Guide: Budget 2014 fatbikes


They may not be the most useful bikes, especially given the huge amount of alternative mountain bicycles, but they’re so, so fun. Even if you can choose a mountain bike for virtually any type of terrain, the fatbike’s big wheels can get you anywhere, and in a way that will make some heads turn after you.

Of course, pricing isn’t exactly its strong point, a quality fatbike setting you back a considerable amount. For instance, Nicolai’s Argon Fat frame has a price of 1.350 euros, to which you must add the rest of components you’ll have to mount on it. Also, big manufacturers like Trek or Specialized have such bicycles in their ranges, with the according price of a famous brand, so we looked around the web to scout for some more down-to-earth prices. And we found them, but (there’s always a “but”, isn’t there?) the low price is something mostly North-Americans can enjoy. Furthermore, specifications aren’t exactly cream of the crop. So, let’s see what you can buy without breaking the bank.

Mongoose Beast – 200$

By far the most affordable fatbike out there, Mongoose’s Beast offers a steel frame of questionable quality, singlespeed drivetrain, and 21 kilograms (46.2 lbs) of bike. And the questions comes up not only due to its asphalt orientation rather than an off-road one, but also due to the fact that you can buy it only by visiting Walmart.


Motobecane Fantom FB4 Pro – 695.95$

A bit closer to the concept of a true fatbike is the Fantom, with off-road tires, 3×9 drivetrain, and Tektro hydraulic disc brakes. The aluminum frame allows it to reach an 18 kilogram (39.6 lbs) weight, and you can purchase it from


On One Fatty Rolling Chassis – 725$

For 30$ more than Motobecane Fantom’s price you can buy the On One fatbike kit, which includes an aluminum fork and frame. But you’ll still have to buy the rest of the parts.

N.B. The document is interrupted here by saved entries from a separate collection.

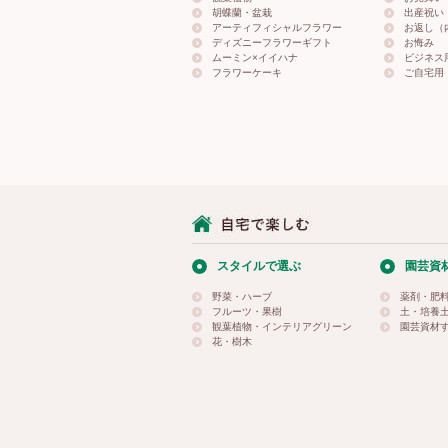
胡蝶蘭・盆栽
出産祝い
アーティフィシャルフラワー
お返し（
ディズニーフラワーギフト
お悔み
ムーミン×イイハナ
ビジネス
フラワーケーキ
ご自宅用
スタイルで選ぶ
園芸資
野菜・ハーブ
薬剤・肥
フルーツ・果樹
土・培養
観葉植物・インテリアグリーン
園芸資材
花・樹木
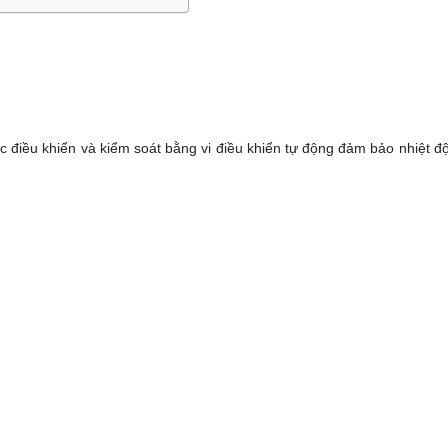
 điều khiển và kiểm soát bằng vi điều khiển tự động đảm bảo nhiệt độ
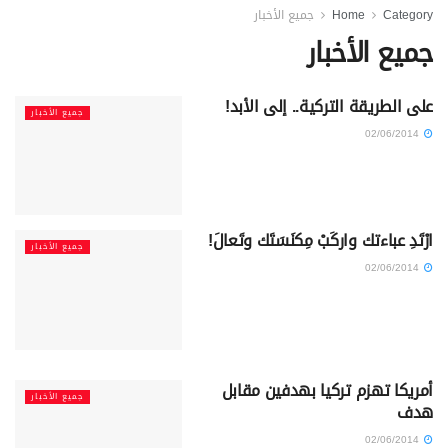
Category
Home
جميع الأخبار
جميع الأخبار
على الطريقة التركية.. إلى الأبد!
جميع الأخبار
02/06/2014
ارْتَدِ عباءتك واركَبْ مِكنَسَتَك وتَعالَ!
جميع الأخبار
02/06/2014
أمريكا تهزم تركيا بهدفين مقابل
جميع الأخبار
هدف
02/06/2014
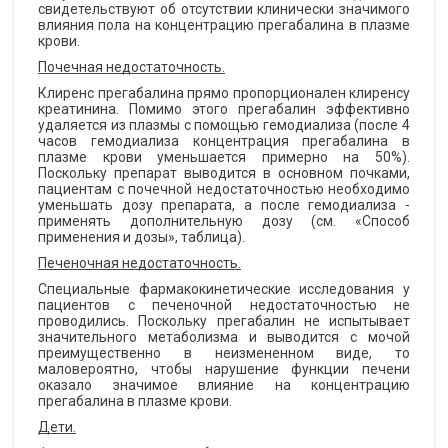
свидетельствуют об отсутствии клинически значимого
влияния пола на концентрацию прегабалина в плазме
крови.
Почечная недостаточность.
Клиренс прегабалина прямо пропорционален клиренсу
креатинина. Помимо этого прегабалин эффективно
удаляется из плазмы с помощью гемодиализа (после 4
часов гемодиализа концентрация прегабалина в
плазме крови уменьшается примерно на 50%).
Поскольку препарат выводится в основном почками,
пациентам с почечной недостаточностью необходимо
уменьшать дозу препарата, а после гемодиализа -
применять дополнительную дозу (см. «Способ
применения и дозы», таблица).
Печеночная недостаточность.
Специальные фармакокинетические исследования у
пациентов с печеночной недостаточностью не
проводились. Поскольку прегабалин не испытывает
значительного метаболизма и выводится с мочой
преимущественно в неизмененном виде, то
маловероятно, чтобы нарушение функции печени
оказало значимое влияние на концентрацию
прегабалина в плазме крови.
Дети.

Framed Minnesota 1.0 – 799$

A budget of about 800$ will get you Framed Bikes’s Minnesota, a decently-specified fatbike with a 9-speed cassette, mechanical Avid BB5 brakes, and SRAM X5 shifters and derailleurs.


Break out another 100$, and you’ll get your hands the Minnesota 2.0, that has a double crankset, and SRAM X7 and X5 components. Also the weight figure drops down to 16 kilograms (35.2 lbs).


The models presented here were the cheapest fatbikes available for this moment, and we consider Framed’s Minnesota to be the best compromise between low price and quality specifications. However, you’ll have to add to your invoice the shipment if you live outside the US.

But, if you’re really looking to buy an expensive bike, we’d recommend the million dollar fatbike, gold-plated and diamond encrusted!